§ **Work instruction**: Quote the material below, beginning at the line that contains "COOKIE NOTICE" and stopping after the line that contains "Моторные масла". Leave out the pictures.

§ **Available data**:

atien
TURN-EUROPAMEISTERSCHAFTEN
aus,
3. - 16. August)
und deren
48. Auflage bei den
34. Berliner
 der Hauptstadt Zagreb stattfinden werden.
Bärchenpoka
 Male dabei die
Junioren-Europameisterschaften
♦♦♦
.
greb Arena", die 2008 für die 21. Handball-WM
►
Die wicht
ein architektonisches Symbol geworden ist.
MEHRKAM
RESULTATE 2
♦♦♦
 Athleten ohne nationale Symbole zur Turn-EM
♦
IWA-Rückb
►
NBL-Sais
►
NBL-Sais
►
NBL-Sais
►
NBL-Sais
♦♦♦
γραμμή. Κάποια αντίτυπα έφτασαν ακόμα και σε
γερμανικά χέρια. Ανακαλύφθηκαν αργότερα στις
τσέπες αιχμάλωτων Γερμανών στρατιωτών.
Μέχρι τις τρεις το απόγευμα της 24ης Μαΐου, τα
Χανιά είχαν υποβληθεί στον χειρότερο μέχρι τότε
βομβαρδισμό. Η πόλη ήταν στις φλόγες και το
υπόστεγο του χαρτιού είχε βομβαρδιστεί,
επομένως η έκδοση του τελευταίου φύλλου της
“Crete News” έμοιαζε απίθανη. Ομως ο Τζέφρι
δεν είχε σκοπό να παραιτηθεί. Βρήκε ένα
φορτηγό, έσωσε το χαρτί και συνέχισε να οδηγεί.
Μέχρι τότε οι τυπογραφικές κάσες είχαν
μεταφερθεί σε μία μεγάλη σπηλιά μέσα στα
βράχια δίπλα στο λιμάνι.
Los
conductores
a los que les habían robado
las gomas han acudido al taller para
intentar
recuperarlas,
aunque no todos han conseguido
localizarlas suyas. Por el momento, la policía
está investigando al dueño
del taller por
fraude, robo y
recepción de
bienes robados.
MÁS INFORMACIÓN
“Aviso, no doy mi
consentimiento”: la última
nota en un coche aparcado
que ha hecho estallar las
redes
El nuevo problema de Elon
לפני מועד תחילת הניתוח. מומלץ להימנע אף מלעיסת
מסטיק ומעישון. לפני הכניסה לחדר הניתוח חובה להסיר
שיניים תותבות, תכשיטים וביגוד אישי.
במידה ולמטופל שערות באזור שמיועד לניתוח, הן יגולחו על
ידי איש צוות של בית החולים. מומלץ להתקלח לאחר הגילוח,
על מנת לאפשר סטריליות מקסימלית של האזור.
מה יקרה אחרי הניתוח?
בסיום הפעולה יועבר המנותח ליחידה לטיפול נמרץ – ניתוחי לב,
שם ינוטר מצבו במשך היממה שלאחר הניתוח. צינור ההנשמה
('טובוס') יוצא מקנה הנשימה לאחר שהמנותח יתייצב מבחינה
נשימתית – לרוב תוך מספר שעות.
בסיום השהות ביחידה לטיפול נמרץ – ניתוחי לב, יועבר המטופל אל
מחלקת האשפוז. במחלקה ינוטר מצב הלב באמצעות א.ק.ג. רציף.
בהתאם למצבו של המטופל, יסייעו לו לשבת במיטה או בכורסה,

--

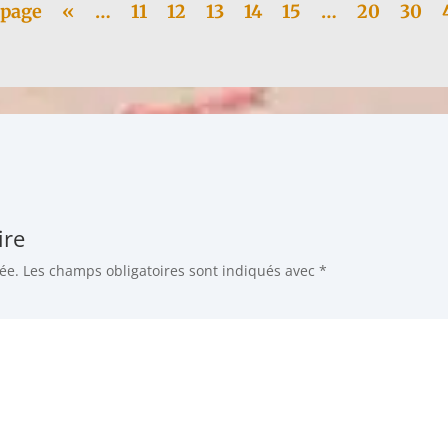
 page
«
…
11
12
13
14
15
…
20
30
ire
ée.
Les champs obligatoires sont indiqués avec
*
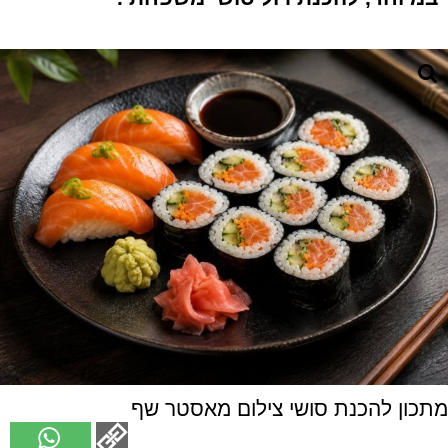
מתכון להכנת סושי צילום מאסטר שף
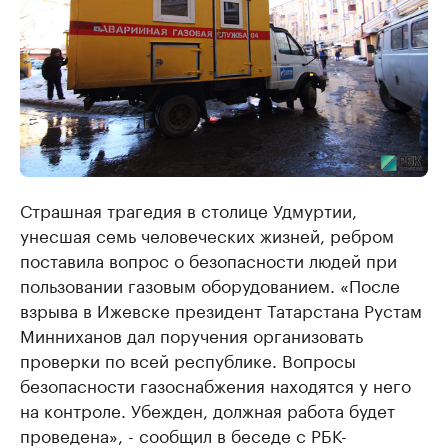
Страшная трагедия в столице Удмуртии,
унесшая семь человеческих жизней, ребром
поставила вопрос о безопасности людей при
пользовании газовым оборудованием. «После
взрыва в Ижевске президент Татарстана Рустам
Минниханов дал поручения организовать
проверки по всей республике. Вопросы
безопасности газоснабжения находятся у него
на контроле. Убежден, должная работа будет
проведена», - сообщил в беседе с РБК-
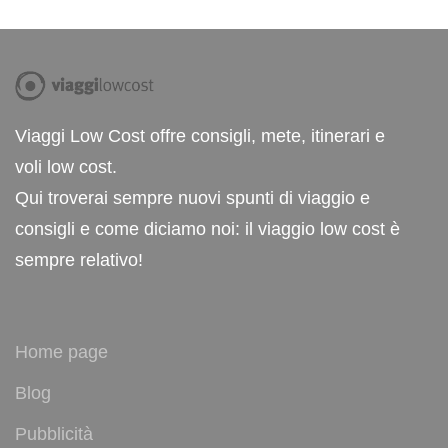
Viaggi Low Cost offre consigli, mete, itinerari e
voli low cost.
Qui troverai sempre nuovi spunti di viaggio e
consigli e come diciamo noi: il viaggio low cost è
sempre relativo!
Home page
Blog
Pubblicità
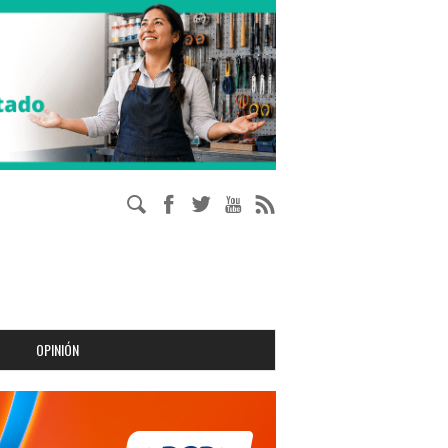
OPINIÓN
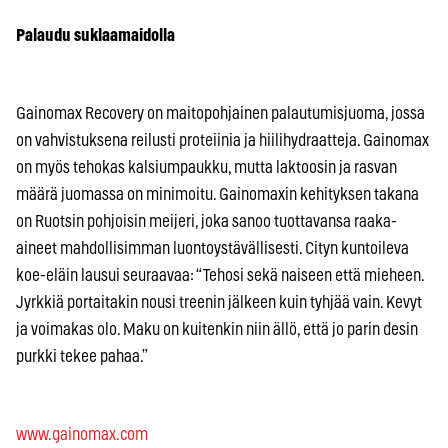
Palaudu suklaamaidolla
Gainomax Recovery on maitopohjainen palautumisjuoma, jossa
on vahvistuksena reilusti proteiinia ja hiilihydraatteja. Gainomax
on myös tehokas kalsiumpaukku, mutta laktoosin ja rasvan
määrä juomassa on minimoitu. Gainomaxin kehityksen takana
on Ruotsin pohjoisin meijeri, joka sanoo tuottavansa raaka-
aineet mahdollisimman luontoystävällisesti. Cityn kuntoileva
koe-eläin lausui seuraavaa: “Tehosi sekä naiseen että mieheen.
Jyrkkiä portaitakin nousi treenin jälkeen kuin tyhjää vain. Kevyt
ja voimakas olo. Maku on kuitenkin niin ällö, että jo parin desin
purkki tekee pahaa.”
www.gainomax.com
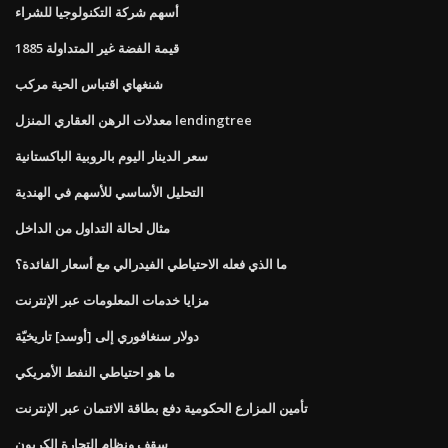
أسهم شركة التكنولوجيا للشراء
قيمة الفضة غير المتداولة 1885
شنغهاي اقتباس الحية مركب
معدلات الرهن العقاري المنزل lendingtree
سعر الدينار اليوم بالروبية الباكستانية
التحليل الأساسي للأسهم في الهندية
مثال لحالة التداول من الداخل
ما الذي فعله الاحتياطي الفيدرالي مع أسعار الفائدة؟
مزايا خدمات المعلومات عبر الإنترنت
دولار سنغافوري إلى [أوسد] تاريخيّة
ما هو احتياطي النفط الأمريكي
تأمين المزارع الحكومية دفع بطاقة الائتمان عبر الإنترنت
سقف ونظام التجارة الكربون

* * *

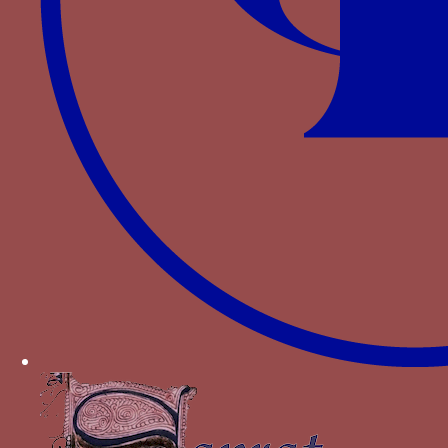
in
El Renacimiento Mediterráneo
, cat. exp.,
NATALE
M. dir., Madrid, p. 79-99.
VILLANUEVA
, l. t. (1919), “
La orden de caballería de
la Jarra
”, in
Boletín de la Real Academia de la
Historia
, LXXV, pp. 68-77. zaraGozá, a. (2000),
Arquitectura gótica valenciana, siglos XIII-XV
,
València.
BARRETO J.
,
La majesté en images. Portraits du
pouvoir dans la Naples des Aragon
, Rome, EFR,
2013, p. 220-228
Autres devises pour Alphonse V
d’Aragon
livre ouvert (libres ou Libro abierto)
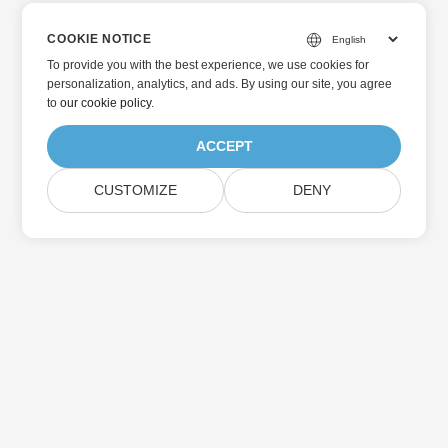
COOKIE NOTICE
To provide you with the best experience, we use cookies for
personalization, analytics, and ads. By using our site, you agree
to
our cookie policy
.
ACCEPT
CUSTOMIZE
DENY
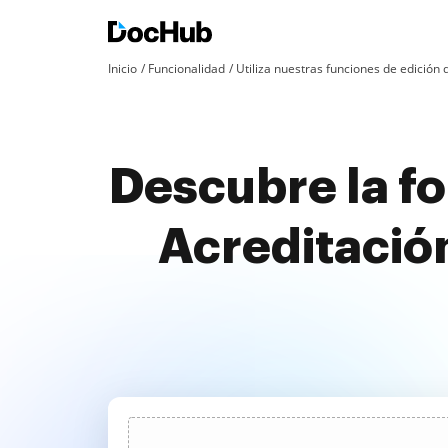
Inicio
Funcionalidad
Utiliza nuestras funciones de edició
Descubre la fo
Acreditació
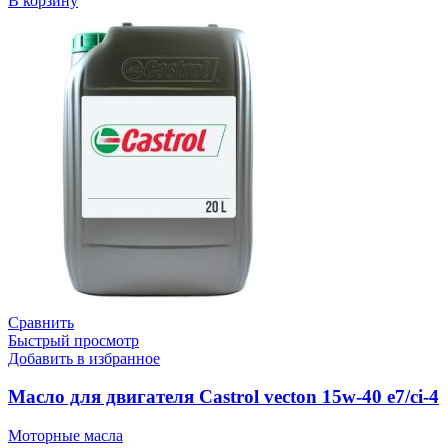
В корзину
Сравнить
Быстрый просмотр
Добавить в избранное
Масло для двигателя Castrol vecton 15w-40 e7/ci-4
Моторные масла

§ **Final answer**:
COOKIE NOTICE
To provide you with the best experience, we use cookies for
personalization, analytics, and ads. By using our site, you agree
to
our cookie policy
.
ACCEPT
CUSTOMIZE
DENY
Inicio
Funcionalidad
Utiliza nuestras funciones de edició
Descubre la fo
Acreditació
В корзину
Сравнить
Быстрый просмотр
Добавить в избранное
Масло для двигателя Castrol vecton 15w-40 e7/ci-4
Моторные масла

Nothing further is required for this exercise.